§ **Tâches à faire**:
1. D'après le texte sur le restaurant de Mehdi pendant le confinement, à combien s'élèvent ses charges fixes par jour ?
2. Rédigez la suite du texte sur le restaurant de Mehdi pendant le confinement, en partant de sa dernière phrase.

Si Sami a de l’expérience dans le domaine, Mehdi lui est novice. Il a ouvert son restaurant de fast-food il y a seulement 5 mois. Il vient tout juste de commencer à se verser un salaire. Mais avec ce confinement, il va encore devoir faire face à des difficultés. Ses charges fixes par jour atteignent les 200DT, ainsi pour ces quatre jours, il devra débourser de sa poche 800DT. Afin de compenser les pertes dues au confinement, il s’est lancé dans la livraison à domicile. En effet, ces derniers mois bon nombre d’applications mobiles ont vu le jour afin de permettre aux restaurateurs de livrer leurs clients chez eux. « Pour ma part, j’ai arrêté ce service car les frais qu’ils perçoivent sont trop importants et en plus les délais de livraison peuvent aller jusqu’à 60 minutes et c’est nous qui recevons les plaintes des clients ».

[Données textuelles extraites des pages]
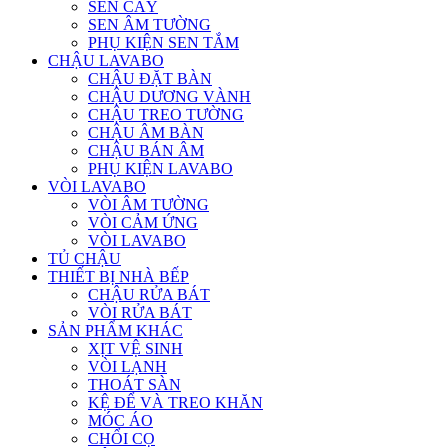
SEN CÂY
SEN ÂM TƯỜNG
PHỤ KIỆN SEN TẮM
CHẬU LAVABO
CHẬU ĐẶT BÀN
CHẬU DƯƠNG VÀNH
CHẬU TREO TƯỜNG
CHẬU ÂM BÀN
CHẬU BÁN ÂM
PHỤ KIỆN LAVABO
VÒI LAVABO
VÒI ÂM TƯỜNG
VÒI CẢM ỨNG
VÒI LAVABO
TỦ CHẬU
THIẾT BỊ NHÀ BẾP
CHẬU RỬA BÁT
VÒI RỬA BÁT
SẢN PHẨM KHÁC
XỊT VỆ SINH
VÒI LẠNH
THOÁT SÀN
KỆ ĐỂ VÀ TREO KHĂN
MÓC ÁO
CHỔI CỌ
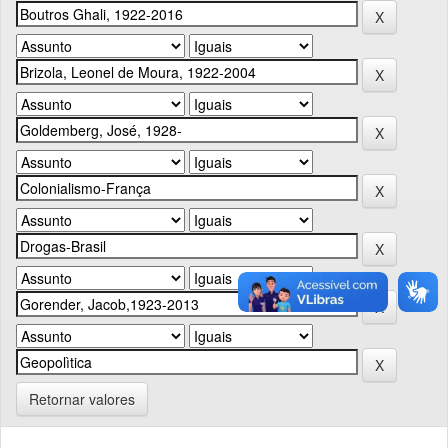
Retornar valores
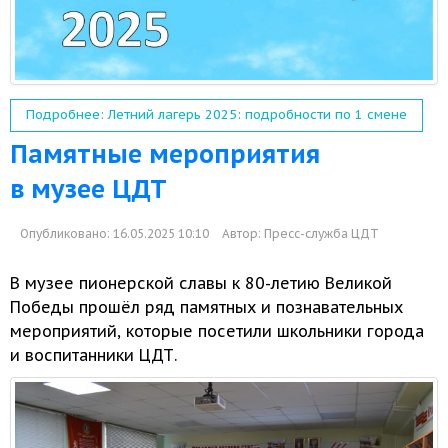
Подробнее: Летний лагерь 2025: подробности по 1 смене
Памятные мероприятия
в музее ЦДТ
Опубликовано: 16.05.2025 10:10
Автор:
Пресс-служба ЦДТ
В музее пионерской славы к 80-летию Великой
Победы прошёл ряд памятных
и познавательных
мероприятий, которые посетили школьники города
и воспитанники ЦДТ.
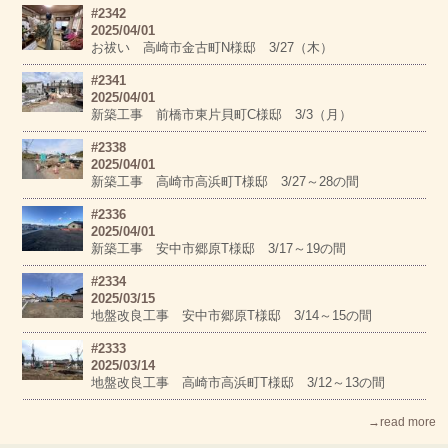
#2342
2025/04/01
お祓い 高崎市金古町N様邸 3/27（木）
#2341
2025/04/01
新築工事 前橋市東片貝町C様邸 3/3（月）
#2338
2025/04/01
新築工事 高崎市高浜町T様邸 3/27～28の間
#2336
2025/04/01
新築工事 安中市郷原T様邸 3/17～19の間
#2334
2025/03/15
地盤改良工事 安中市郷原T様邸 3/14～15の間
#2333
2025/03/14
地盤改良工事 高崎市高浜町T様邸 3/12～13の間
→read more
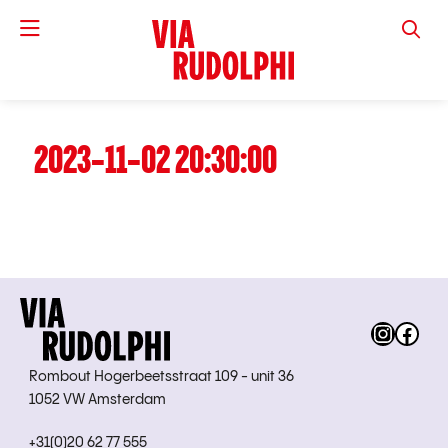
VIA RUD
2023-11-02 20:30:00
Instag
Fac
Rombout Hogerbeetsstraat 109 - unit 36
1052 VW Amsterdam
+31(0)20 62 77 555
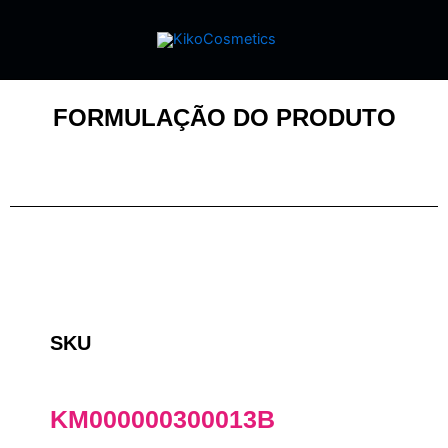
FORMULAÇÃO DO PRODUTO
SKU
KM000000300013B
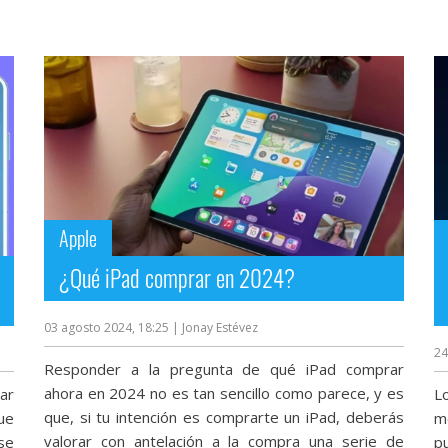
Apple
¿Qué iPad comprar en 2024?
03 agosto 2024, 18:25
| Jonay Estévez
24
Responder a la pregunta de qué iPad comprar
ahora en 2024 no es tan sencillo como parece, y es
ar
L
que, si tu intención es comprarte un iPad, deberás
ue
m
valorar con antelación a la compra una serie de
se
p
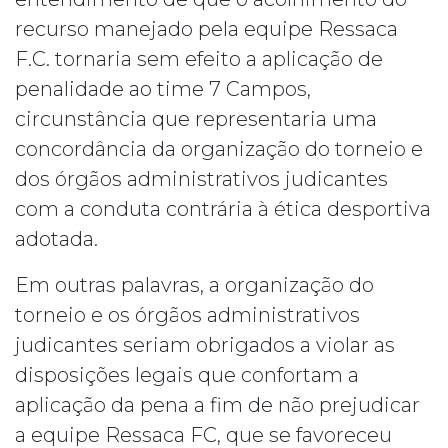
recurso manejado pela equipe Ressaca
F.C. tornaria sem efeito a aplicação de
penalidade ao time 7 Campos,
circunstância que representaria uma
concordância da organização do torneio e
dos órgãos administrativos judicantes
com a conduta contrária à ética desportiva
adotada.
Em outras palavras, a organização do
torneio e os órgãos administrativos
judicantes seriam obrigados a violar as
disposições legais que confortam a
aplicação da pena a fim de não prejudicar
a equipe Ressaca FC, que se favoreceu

§ **Réponses numérotées**:
1. Elles atteignent les 200DT par jour.

2.
Les dernières mesures sanitaires vont encore déstabiliser un secteur déjà en difficulté. Sur l’avenue Hédi Nouira, de nombreux cafés et restaurants ont fait faillite. Pour preuve, les dizaine de locaux vides et mis à la vente où à la location.

Seul un retour à la normale pourrait les sortir de la tourmente.